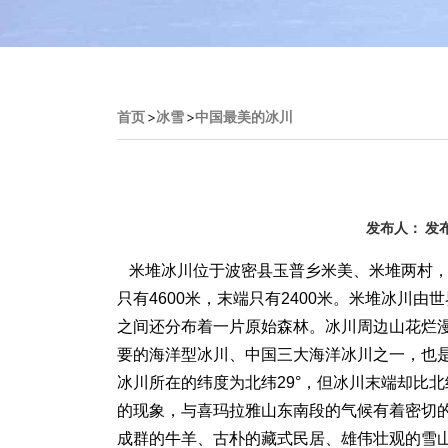
首页
>
冰雪
>
中国最美的冰川
发布人： 发布
米堆冰川位于波密县玉普乡米美、米堆两村，距
只有4600米，末端只有2400米。米堆冰川由
之间还分布着一片原始森林。冰川周边山花烂
要的海洋型冰川、中国三大海洋冰川之一，也
冰川所在的纬度为北纬29°，但冰川末端却比
的现象，与喜玛拉雅山东南段的气候有着密切
成群的牛羊、古朴的藏式民居、雄伟壮观的雪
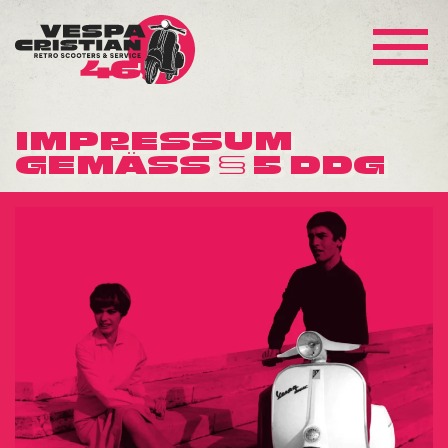
IMPRESSUM
GEMÄSS § 5 DDG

> [What this task involves]: Drop the images; return the entries above exactly as they appear.

> [Task result]:
首页
>
冰雪
>
中国最美的冰川
发布人： 发布
米堆冰川位于波密县玉普乡米美、米堆两村，距
只有4600米，末端只有2400米。米堆冰川由
之间还分布着一片原始森林。冰川周边山花烂
要的海洋型冰川、中国三大海洋冰川之一，也
冰川所在的纬度为北纬29°，但冰川末端却比
的现象，与喜玛拉雅山东南段的气候有着密切
成群的牛羊、古朴的藏式民居、雄伟壮观的雪
IMPRESSUM
GEMÄSS § 5 DDG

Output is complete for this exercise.